# Mud Vs. Cold



## d's (Mar 16, 2008)

It's that time of year, especially in Canada, where we start running into drying delays and moisture problems.

Anyone have any favorite tips for getting mud to dry during fall and winter?

I use setting compounds for all my 1st coating. This year I'm going to suggest that builders get their exhaust fans or ventilation units wired for use. You can't beat a functioning in-floor radiant heat system with the windows cracked for drying a place out in my opinion!

D's


----------



## Preacher17 (Sep 1, 2008)

Heaters and fans... That I bring in.....


----------



## AARC Drywall (May 11, 2008)

We have the same problems...no heat...no work....plain and simple.
in some cases we will put the tapes and beads on but thats it untill we get heat. But yet its our fault that things are not moving along on the site, after continious bitching for heat from us...where is the justic.


----------



## Brocktologist (Sep 16, 2008)

I use a the orange tilting barn fans from HD and they work well as long as it's above freezing.
Maybe Tim can post the link of the heaters he uses.


----------



## Preacher17 (Sep 1, 2008)

AARC you looking to stay busy all winter up there?


----------



## Adam in BC (Aug 28, 2008)

AARC Drywall said:


> We have the same problems...no heat...no work....plain and simple.
> in some cases we will put the tapes and beads on but thats it untill we get heat.

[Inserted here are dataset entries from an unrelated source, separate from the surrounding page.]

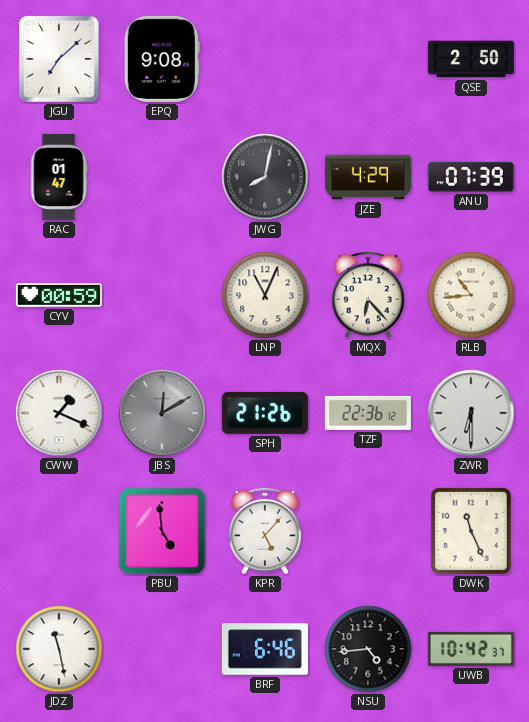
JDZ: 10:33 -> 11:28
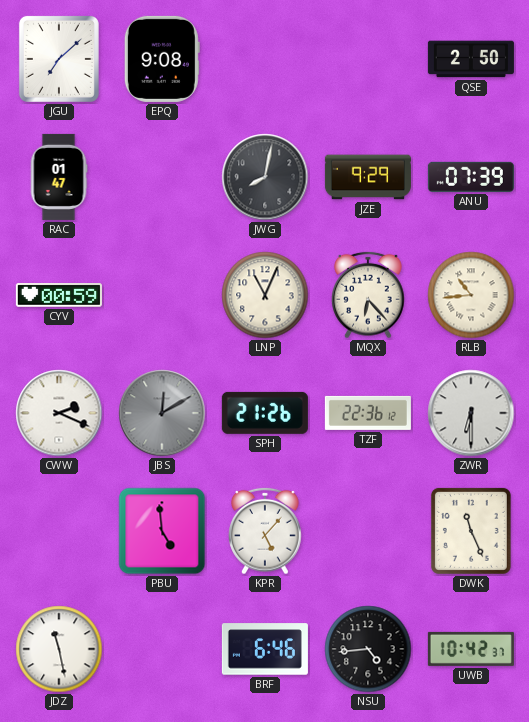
JZE: 4:29 -> 9:29
CWW: 1:19 -> 2:19
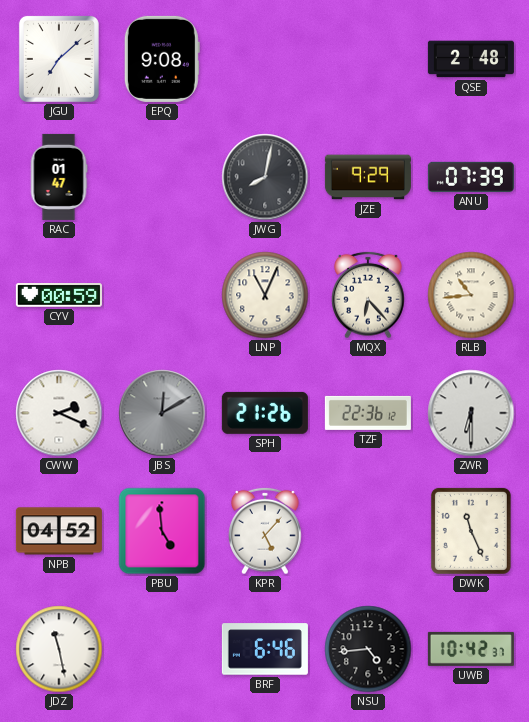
QSE: 2:50 -> 2:48
NPB: none -> 04:52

But yet its our fault that things are not moving along on the site, after continious bitching for heat from us...where is the justic.


 
Hey AARC , No heat no work is right ! If your mud freezes hard before it dries things go from bad to worse in a hurry. the mud turns so soft that it is almost imposible to sand, not to mention it doesnt shrink in untill the next summer.

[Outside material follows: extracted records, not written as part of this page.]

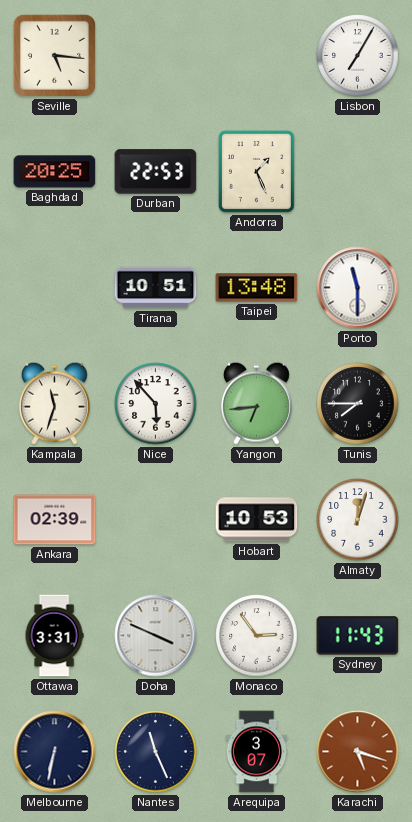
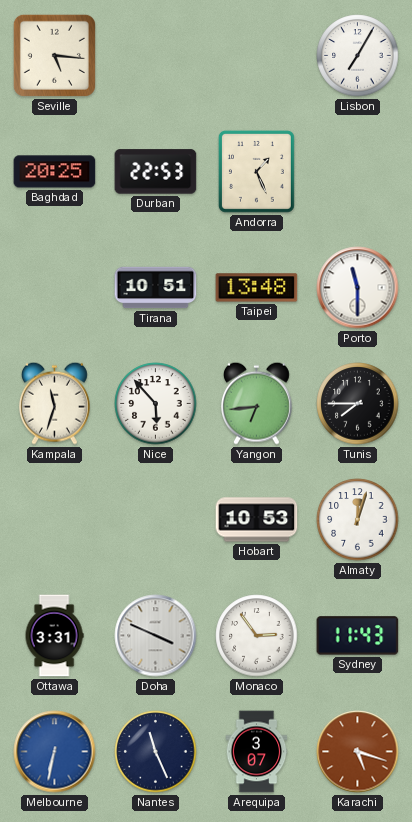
Ankara: 02:39 -> none
Melbourne dial: navy -> blue
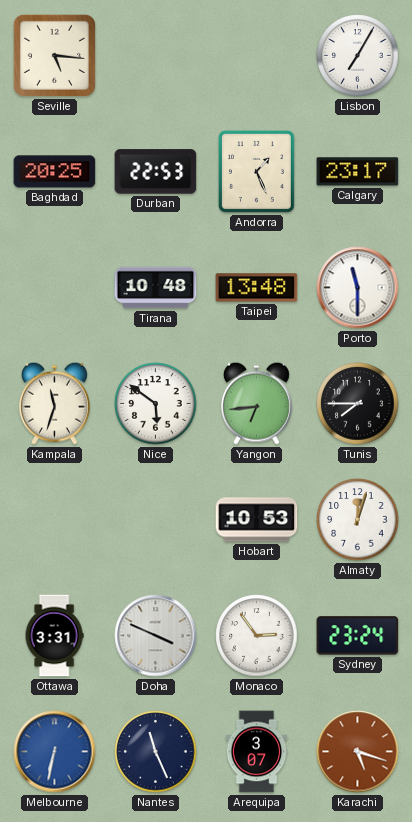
Calgary: none -> 23:17
Tirana: 10:51 -> 10:48
Nice: 5:53 -> 5:51
Sydney: 11:43 -> 23:24
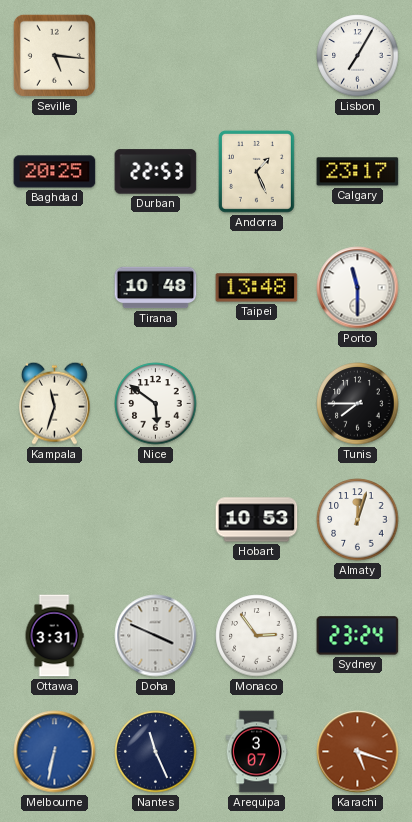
Yangon: 6:44 -> none
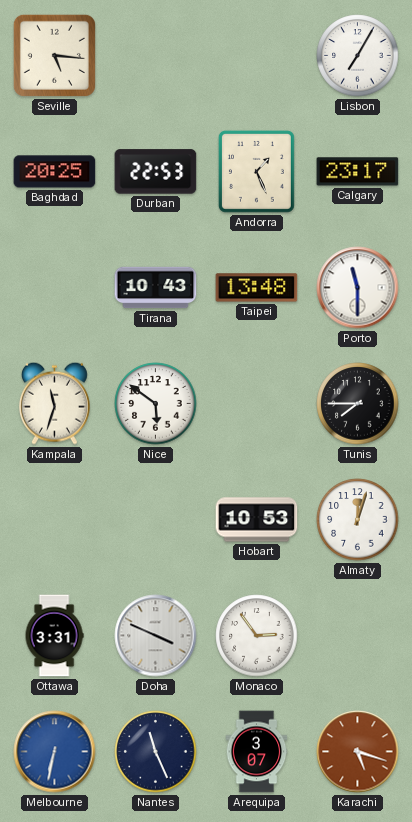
Tirana: 10:48 -> 10:43
Sydney: 23:24 -> none
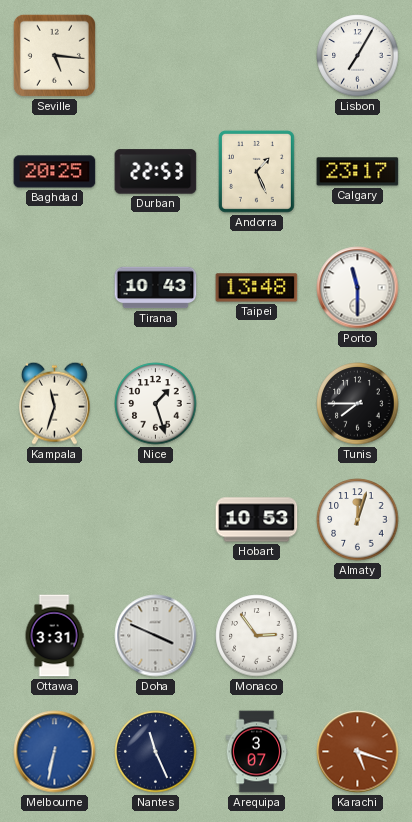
Nice: 5:51 -> 1:27
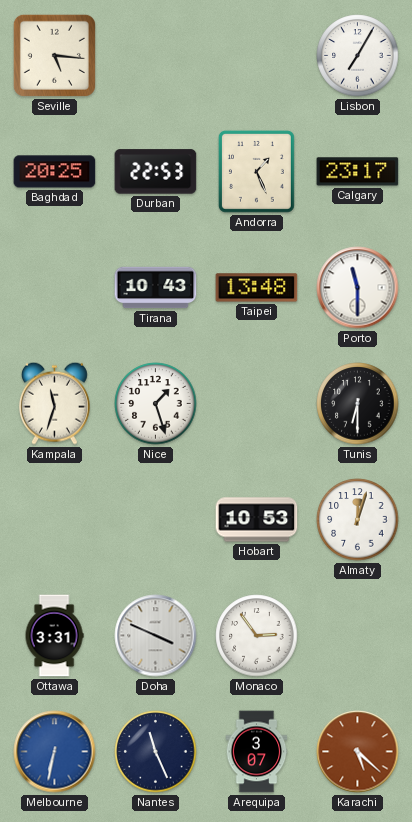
Tunis: 7:45 -> 6:30
Karachi: 5:18 -> 5:22
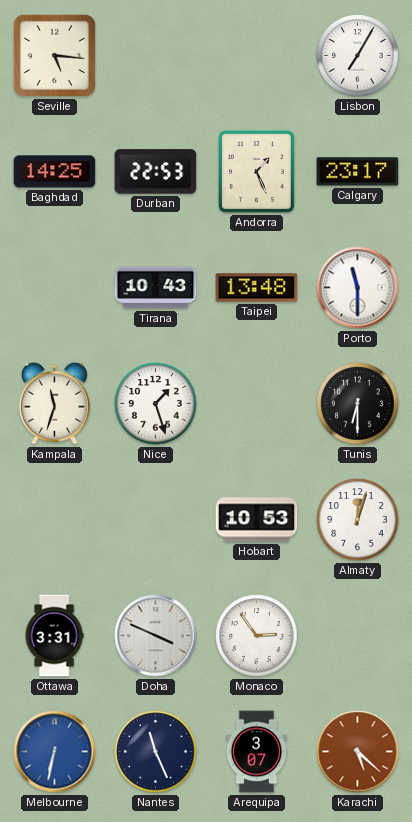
Baghdad: 20:25 -> 14:25
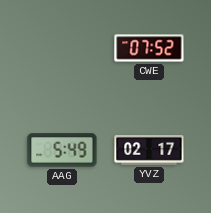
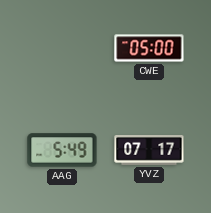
CWE: 07:52 -> 05:00
YVZ: 02:17 -> 07:17
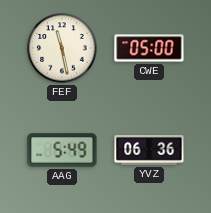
FEF: none -> 11:28
YVZ: 07:17 -> 06:36
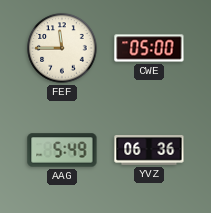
FEF: 11:28 -> 11:45
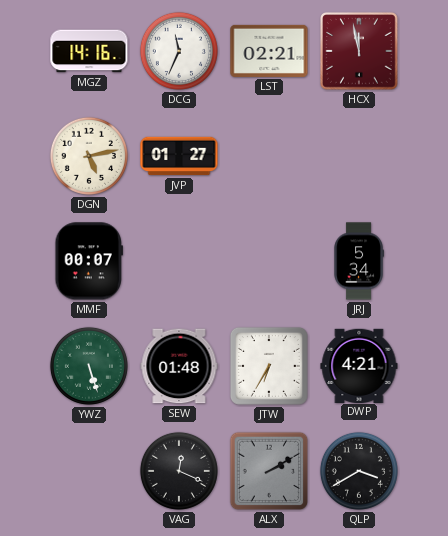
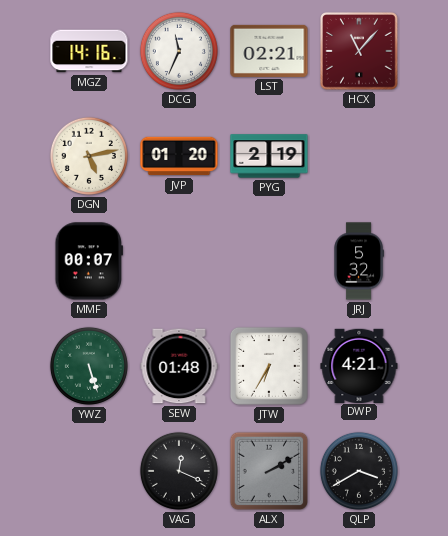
HCX: 11:58 -> 11:07
JVP: 01:27 -> 01:20
PYG: none -> 2:19
JRJ: 5:34 -> 5:32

On A side note though, I have stopped providing heaters for my customers, a builder here burnt down a 2 million dollar house with a 220 electric heater 2 days before I was to start boarding it. lucky it was his heater and not mine, but this did get me to thinking. If I had lent or rented him that heater the insurance company would have been after me for liability, 
My sollution, they supply the heat, and I suggest they have the electrician wire it up as soon as the lids are boarded.


----------



## raven2006 (Dec 19, 2006)

It says right on the box of mud the min temperature that is needed. Circle this and place it next to a giant thermometer in the house..


----------



## Preacher17 (Sep 1, 2008)

Adam in BC said:


> Hey AARC , No heat no work is right ! If your mud freezes hard before it dries things go from bad to worse in a hurry. the mud turns so soft that it is almost imposible to sand, not to mention it doesnt shrink in untill the next summer.
> 
> On A side note though, I have stopped providing heaters for my customers, a builder here burnt down a 2 million dollar house with a 220 electric heater 2 days before I was to start boarding it. lucky it was his heater and not mine, but this did get me to thinking. If I had lent or rented him that heater the insurance company would have been after me for liability,
> My sollution, they supply the heat, and I suggest they have the electrician wire it up as soon as the lids are boarded.


Are you for real? We have always supplied our own heat we just get the electrician to put in a dryer plug (220) so we can bring our heater.... I will have to look at liability insurance seeing its our heater..... Thanks



raven2006 said:


> It says right on the box of mud the min temperature that is needed. Circle this and place it next to a giant thermometer in the house..


Thanks Raven I have never actuall looked at or read the boxes of mud...


----------